__Consigne 1__.
Dans le texte sur le financement climatique basé sur la performance, remplacez « résultats » par « effets » et recopiez le passage compris entre « Qu’est-ce que le » et « responsable et efficace. », bornes incluses.
__Consigne 2__.
Rédigez la suite du texte sur le financement climatique basé sur la performance, à partir de sa dernière phrase.

__Section du document__.
****

Qu’est-ce que le financement climatique basé sur la performance?

Le financement climatique basé sur la performance désigne des mécanismes de financement qui associent le flux de ressources financières directement à l’atteinte de résultats climatiques spécifiques, quantifiables et ayant fait l’objet d’une vérification indépendante. Les parties prenantes qui obtiennent ces résultats reçoivent des paiements ou des incitations proportionnels aux résultats obtenus, créant ainsi un modèle basé sur les résultats. Cette approche transforme la manière dont l’action climatique est financée qui, plutôt que de financer des intentions, récompense les résultats. Étant donné l’urgence de la lutte mondiale contre le changement climatique, le financement climatique basé sur la performance est une voie prometteuse, qui rend l’allocation des fonds climatiques plus transparente, responsable et efficace.

On distingue deux grandes catégories de financement climatique basé sur la performance :

  • Les approches de marchés, à travers lesquelles les résultats climatiques, tels que la réduction des émissions de gaz à effet de serre, sont achetés et vendus à travers la transaction d’actifs qui représentent ces résultats. Cela signifie que l’appui financier est ainsi directement lié à des bénéfices climatiques vérifiés, qui peuvent faire l’objet d’échanges ;
  • Les approches non marchandes qui, au contraire, consistent à octroyer des paiements, des compensations ou de récompenses économiques pour encourager une action climatique continue. Ces approches fonctionnent comme des politiques incitatives qui complètent et renforcent les règles et réglementations gouvernementales, visant collectivement à améliorer les performances environnementales.

Pour que le financement climatique basé sur la performance fonctionne, toutes les parties prenantes impliquées doivent disposer de solides systèmes de mesure, de notification et de vérification (MNV) mis en place pour suivre avec précision les progrès et les résultats. La vérification indépendante des résultats est un gage de crédibilité.

Pourquoi le financement climatique basé sur la performance est-il important?

Le financement climatique basé sur la performance associe les flux financiers directement avec des résultats vérifiés obtenus en matière d’atténuation du changement climatique. Ce lien clair entre le financement et les résultats augmente la transparence, ce qui, à son tour, renforce la confiance de toutes les parties prenantes concernées, depuis les gouvernements et les donateurs, jusqu’aux communautés en première ligne de la lutte contre le changement climatique.

Le financement climatique basé sur la performance stimule aussi l’innovation. Étant donné que les financements dépendent de l’atteinte des résultats, les responsables de la mise en œuvre cherchent à avoir un impact de la manière la plus efficace et la plus rentable possible. Cette approche basée sur les résultats favorise une culture d’apprentissage et d’amélioration continue, ce qui renforce le succès et la durabilité à long terme des initiatives climatiques.

En outre, il incite à mettre en place des institutions solides chargées de suivre et de pérenniser ces résultats à long terme. En récompensant les progrès mesurables, le financement climatique basé sur la performance aide les pays à atteindre leurs objectifs fixés dans le cadre de l’Accord de Paris, car il contribue à transformer les engagements pris dans leurs Contributions déterminées au niveau national (CDN) en actions concrètes. Cette approche favorise une plus grande appropriation nationale, tout en renforçant les cadres institutionnels : améliore la gestion, renforce la responsabilité et implique aussi activement les parties prenantes, telles que les autorités régionales, les peuples autochtones et les communautés locales. Ces parties prenantes deviennent co-responsables pour l’atteinte des résultats, ce qui leur ouvre de nouvelles voies pour accéder également au financement climatique.

****

__Extrait de données__.
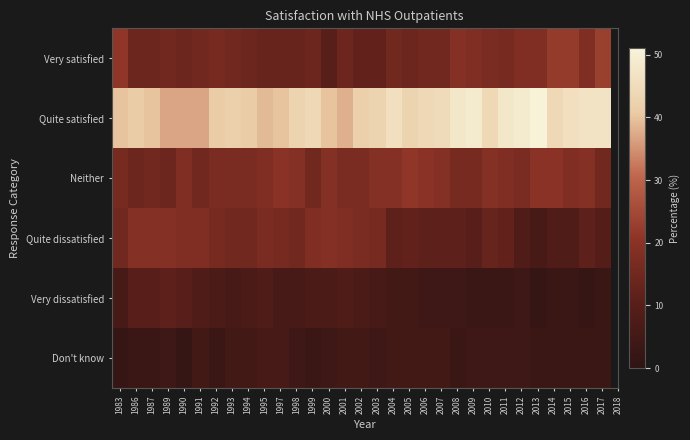

What is the spread (max minus min) of values at 2016?

45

****

__Réponse attendue 1__.
Qu’est-ce que le financement climatique basé sur la performance?

Le financement climatique basé sur la performance désigne des mécanismes de financement qui associent le flux de ressources financières directement à l’atteinte de effets climatiques spécifiques, quantifiables et ayant fait l’objet d’une vérification indépendante. Les parties prenantes qui obtiennent ces effets reçoivent des paiements ou des incitations proportionnels aux effets obtenus, créant ainsi un modèle basé sur les effets. Cette approche transforme la manière dont l’action climatique est financée qui, plutôt que de financer des intentions, récompense les effets. Étant donné l’urgence de la lutte mondiale contre le changement climatique, le financement climatique basé sur la performance est une voie prometteuse, qui rend l’allocation des fonds climatiques plus transparente, responsable et efficace.

__Réponse attendue 2__.
Enfin, le financement climatique basé sur la performance attire le secteur privé. L’accent mis sur des résultats clairs et mesurables, ainsi que sur la transparence des rapports, rend les investissements moins risqués, encourage le secteur privé à investir davantage et stimule les flux mondiaux.

Comment fonctionnent les mécanismes de financement climatique basé sur la performance ?

S’agissant du financement climatique basé sur le performance, la réussite est mesurée en utilisant des indicateurs qui reflètent les progrès réellement accomplis dans l’atteinte des objectifs d’atténuation du changement climatique ou d’adaptation.

En ce qui concerne l’atténuation, la réussite est généralement évaluée à travers les émissions de gaz à effet de serre réduites, évitées ou absorbées qui sont vérifiées et mesurées en tonnes d’équivalent dioxyde de carbone (eq. CO2), une unité de mesure visant à uniformiser l’effet climatique des différents gaz à effet de serre. En fonction du domaine, d’autres indicateurs complémentaires, tels que le respect de normes environnementales et sociales, peuvent également être utilisés. 

Concernant l’adaptation, mettre en place un système de financement basé sur la performance est moins aisé étant donné la difficulté inhérente à mesurer les résultats obtenus dans le domaine de la résilience. Toutefois, des initiatives telles que le Mécanisme de financement des observations systématiques ont déjà recours au financement basé sur la performance. Dans ce cas, les pays en développement reçoivent un financement après vérification de la transmission de données météorologiques en temps réel. De même, les discussions en cours sur l’Objectif mondial en matière d’adaptation, dans le cadre duquel des indicateurs communs sont en train d’être définis pour mesurer les progrès relatifs à l’adaptation, peuvent contribuer à créer des conditions plus propices au financement de l’adaptation basé sur la performance à l’avenir.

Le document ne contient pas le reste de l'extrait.